Tweets from late February show that riders could find slightly over 200 docked pedal-assist bikes when the bikes were re-introduced, indicating a lack of big changes over the last six months.

Even as the e-bike program remains on power saver mode, people are still choosing to use bike share right now. According to Citi Bike’s June report to the Department of Transportation, there were 1,914,570 Citi Bike trips taken that month, for an average of 63,819. In June 2019, those numbers were at 2,164,915 total trips and 72,163 average trips per day, which means bike share is just 11 percent off the pace from last year — a year when millions more New Yorkers were commuting to work, recreating, or simply going out on the town.

Citi Bike also proved itself to be an essential commuting option during this year, and offered free annual memberships to healthcare workers during the coronavirus crisis in response to the increased usage of the docks outside city hospitals. The previously announced expansion into upper Manhattan and the Bronx has continued as well, despite the pandemic. (To find out when various neighborhoods will come on line, visit the DOT website here.)

But Citi Bike itself has pitched the pedal-assist bikes as a game changer for urban mobility, as its in-house data showed that people were using e-bikes to ride farther than they did with traditional Citi Bikes, choosing the e-bikes to get over East River bridges and even picking the bikes as their ride of choice in colder weather.

Citi Bike and car use are returning much faster than subway and bus use.
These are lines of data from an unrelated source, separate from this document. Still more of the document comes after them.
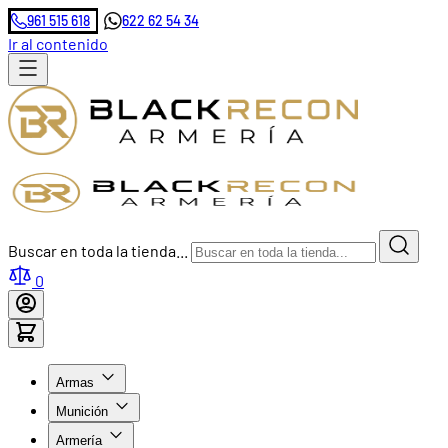
961 515 618
622 62 54 34
Ir al contenido
Buscar en toda la tienda...
0
Armas
Munición
Armería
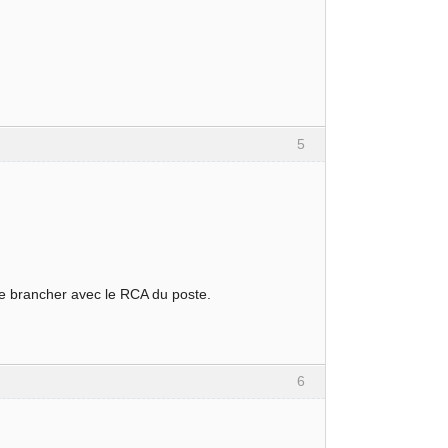
5
e le brancher avec le RCA du poste.
6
Photo: DOT
Citi Bike (orange) is returning much faster than subway (blue) and bus (green) use. Photo: DOT

In a city where subway usage is still struggling to regain even 30 percent of its pre-pandemic ridership, Citi Bike’s rebound from an April nadir of 692,152 trips this year shows that the bike share service is very much part of the city’s bike boom, and could be an even bigger piece with the expanded range that pedal-assist provides.

“People are replacing transit trips, and maybe even Uber trips, with Citi Bike, and obviously we can do well with more pedal-assist bikes around here,” said Bike New York Communications Director Jon Orcutt.

The de Blasio administration does not put any public money into Citi Bike equipment or day-to-day operations, as it does for every other form of public transportation, including the highly subsidized ferry system, which is used by far fewer people per day than Citi Bike.